=== RECORDS FOR PROCESSING ===

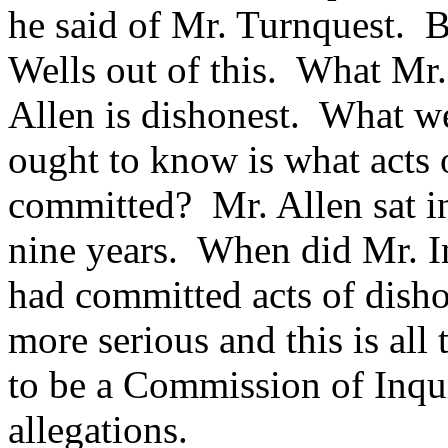
he said of Mr. Turnquest. B
Wells out of this. What Mr.
Allen is dishonest. What w
ought to know is what acts 
committed? Mr. Allen sat i
nine years. When did Mr. I
had committed acts of dish
more serious and this is al
to be a Commission of Inquir
allegations.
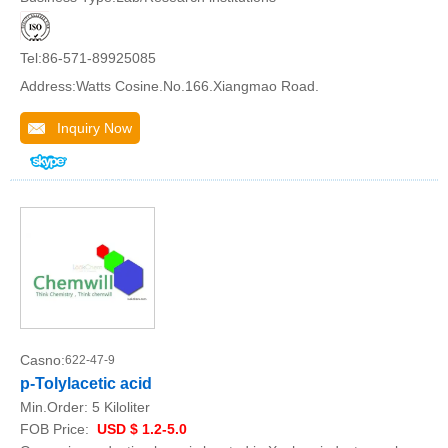
Tel:86-571-89925085
Address:Watts Cosine.No.166.Xiangmao Road.
Inquiry Now
Casno:
622-47-9
p-Tolylacetic acid
Min.Order:
5 Kiloliter
FOB Price:
USD $ 1.2-5.0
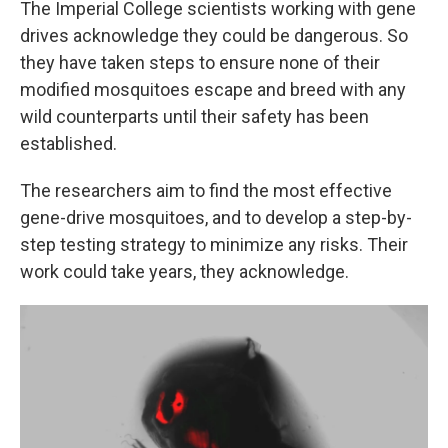
The Imperial College scientists working with gene
drives acknowledge they could be dangerous. So
they have taken steps to ensure none of their
modified mosquitoes escape and breed with any
wild counterparts until their safety has been
established.
The researchers aim to find the most effective
gene-drive mosquitoes, and to develop a step-by-
step testing strategy to minimize any risks. Their
work could take years, they acknowledge.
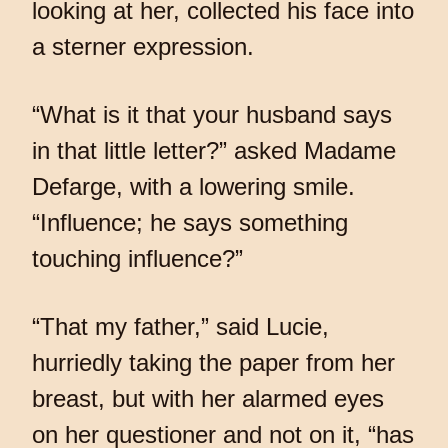
looking at her, collected his face into
a sterner expression.
“What is it that your husband says
in that little letter?” asked Madame
Defarge, with a lowering smile.
“Influence; he says something
touching influence?”
“That my father,” said Lucie,
hurriedly taking the paper from her
breast, but with her alarmed eyes
on her questioner and not on it, “has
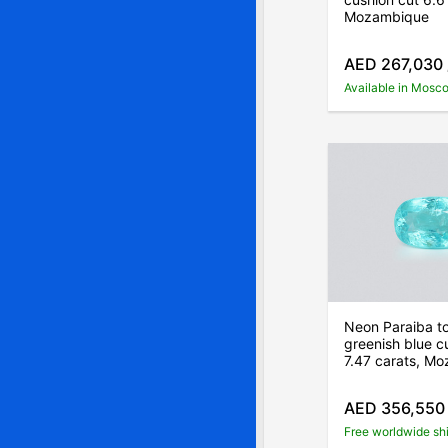
Mozambique
AED 267,030
Available in Mosc
Neon Paraiba t
greenish blue c
7.47 carats, M
AED 356,550
Free worldwide sh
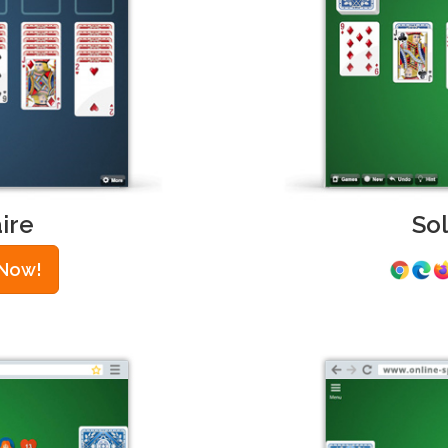
ire
So
 Now!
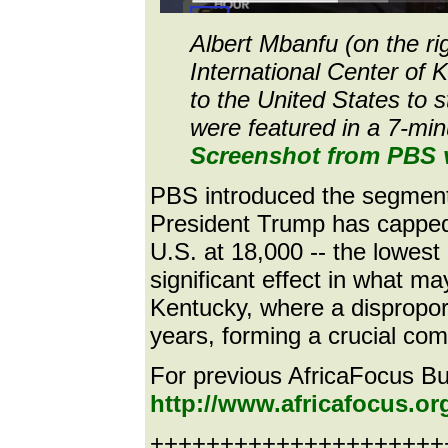
Albert Mbanfu (on the rig
International Center of 
to the United States to 
were featured in a 7-mi
Screenshot from PBS 
PBS introduced the segment 
President Trump has capped
U.S. at 18,000 -- the lowest 
significant effect in what m
Kentucky, where a dispropor
years, forming a crucial co
For previous AfricaFocus Bull
http://www.africafocus.o
++++++++++++++++++++++e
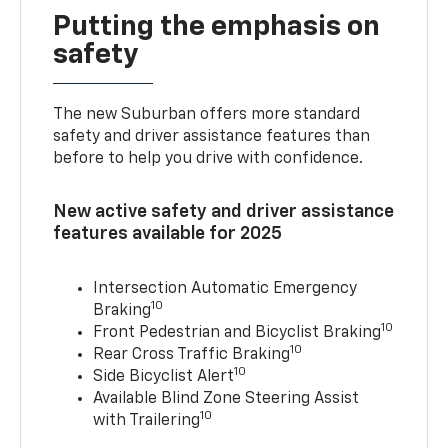
Putting the emphasis on
safety
The new Suburban offers more standard
safety and driver assistance features than
before to help you drive with confidence.
New active safety and driver assistance
features available for 2025
Intersection Automatic Emergency
10
Braking
10
Front Pedestrian and Bicyclist Braking
10
Rear Cross Traffic Braking
10
Side Bicyclist Alert
Available Blind Zone Steering Assist
10
with Trailering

===

§ ASSIGNMENT:
Between and including the line above that contains "Available in Mosc" and the line that contains "PBS introduced the segment", restate every line word for word. Pictures stay out.

§ ANSWER TO THE EXERCISE:
Available in Mosc
Neon Paraiba t
greenish blue c
7.47 carats, M
AED 356,550
Free worldwide sh
ire
So
 Now!
Albert Mbanfu (on the rig
International Center of 
to the United States to 
were featured in a 7-mi
Screenshot from PBS 
PBS introduced the segment 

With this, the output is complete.